Work item
When the line containing "Durch die Gespräche über die" appears in the entries below, begin printing there and stop after the line containing "Tipps und Tricks"; print each of those lines exactly and no other line.

Material to process
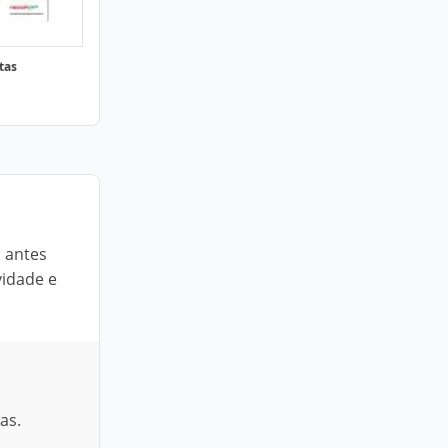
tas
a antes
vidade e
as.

--

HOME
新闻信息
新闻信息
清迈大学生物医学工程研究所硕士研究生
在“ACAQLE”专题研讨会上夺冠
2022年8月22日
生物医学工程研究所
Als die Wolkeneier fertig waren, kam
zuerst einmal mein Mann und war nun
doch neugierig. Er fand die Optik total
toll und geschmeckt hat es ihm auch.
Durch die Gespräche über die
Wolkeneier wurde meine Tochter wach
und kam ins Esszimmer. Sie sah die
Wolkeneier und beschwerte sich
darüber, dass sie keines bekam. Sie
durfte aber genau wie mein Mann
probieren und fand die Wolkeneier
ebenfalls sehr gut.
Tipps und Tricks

Result
Durch die Gespräche über die
Wolkeneier wurde meine Tochter wach
und kam ins Esszimmer. Sie sah die
Wolkeneier und beschwerte sich
darüber, dass sie keines bekam. Sie
durfte aber genau wie mein Mann
probieren und fand die Wolkeneier
ebenfalls sehr gut.
Tipps und Tricks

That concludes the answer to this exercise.